Short answer: RSP has two couples of opcodes (VMULQ/VMACQ and VRNDN/VRNDP) that are meant to simplify implementation of a very small part of the MPEG-1 decoder (inverse quantization and oddification of IDCT coefficients). They are not used by Resident Evil 2 or any other commercial game though.

RSP is the vector coprocessor in Nintendo 64. It is well designed to also accelerate video codecs such as those of the MPEG family. To do so, though, careful assembly code must be written using the specific RSP vector opcodes to perform the various operations required for a video decoder. When RSP was designed by SGI (in the early 90s), only MPEG1 existed as a finished standard (MPEG2 was finalized in 1994, after the RSP design was frozen), so SGI designers decided to add a couple of opcodes to the instruction set to help implementing a part of the MPEG1 decoder: specifically, the algorithm that performs inverse quantization and oddificaton of IDCT coefficients. This is actually a quite specific part of the whole pipeline, and it is not even the most resource intensive one. It is hard to guess why the SGI designers thought it was important to specifically add these instructions or speed up this specific part of the pipeline.
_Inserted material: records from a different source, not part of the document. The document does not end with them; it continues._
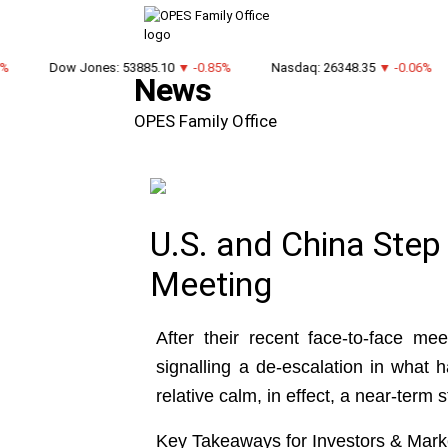
Dow Jones: 53885.10
▼ -0.85%
Nasdaq: 26348.35
▼ -0.06%
News
OPES Family Office
U.S. and China Step
Meeting
After their recent face-to-face m
signalling a de-escalation in what 
relative calm, in effect, a near-term 
Key Takeaways for Investors & Mark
Resident Evil 2, which is a marvelous example of careful code crafting, did manage to cram full motion videos together with the whole game in the limited 64 MiB cartridge. To do so, they encoded them with MPEG1 at a low resolution, bitrate and frame rate (around 15 fps), and then performed a nice interpolation (cross-fade) between frames using RDP. The MPEG decoder was not specifically accelerated though (if not for the final YUV to RGB conversion, which is technically not even part of MPEG): they simply recompiled a C player that worked good enough at that bitrate, so they did not get to use the special RSP instructions for it.

In modern times, libdragon provides a fully accelerated MPEG decoder that uses RSP and also uses the special RSP instructions. This can also be used as further proof that the instructions SGI designed were indeed useful for their goal, albeit for a very small part of the whole algorithm.